**ASSIGNED TASK**. Report how many lines in the entries below contain the string "What", with case counting. Give only the number.

========================

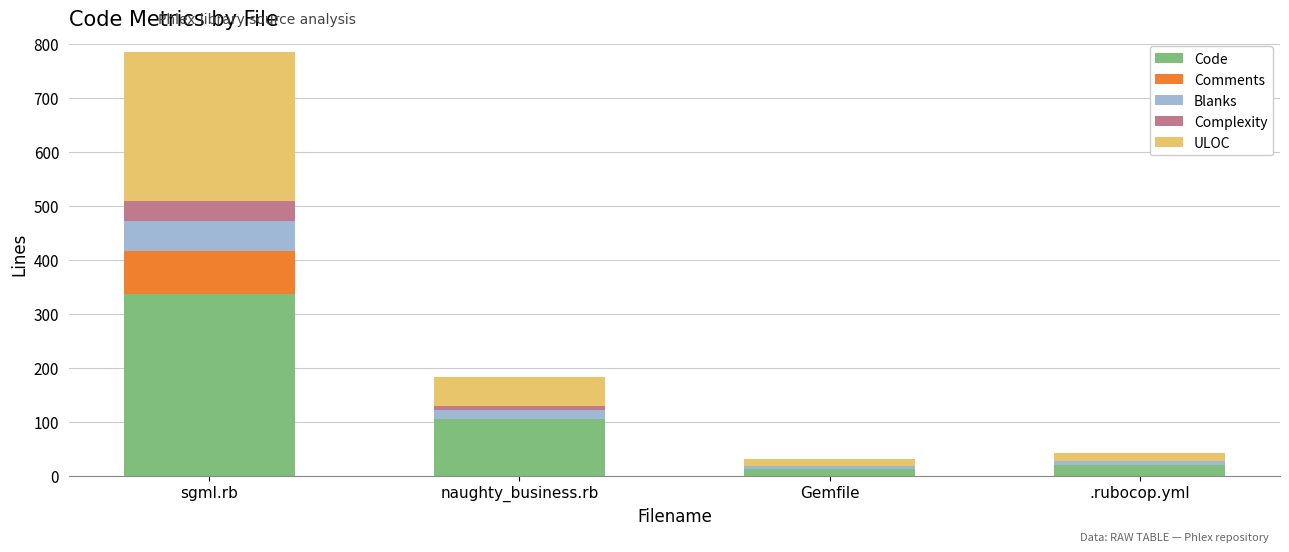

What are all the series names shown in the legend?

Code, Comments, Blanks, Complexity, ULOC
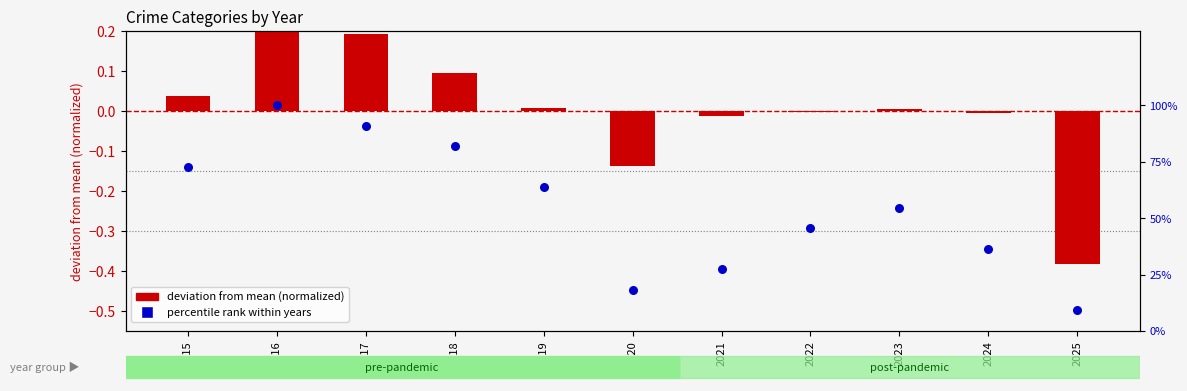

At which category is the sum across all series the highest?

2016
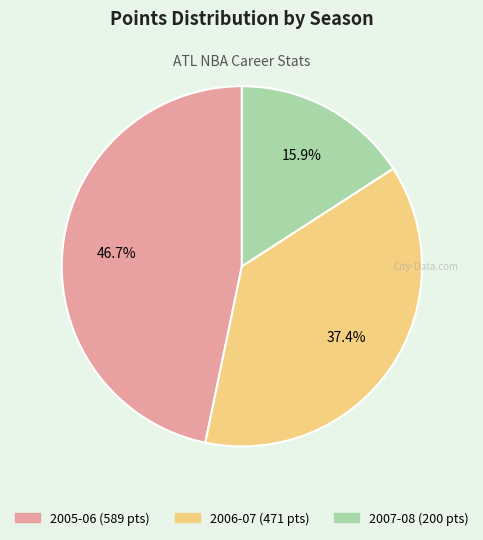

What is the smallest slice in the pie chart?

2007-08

========================

**RESULT OF THIS TASK**. 2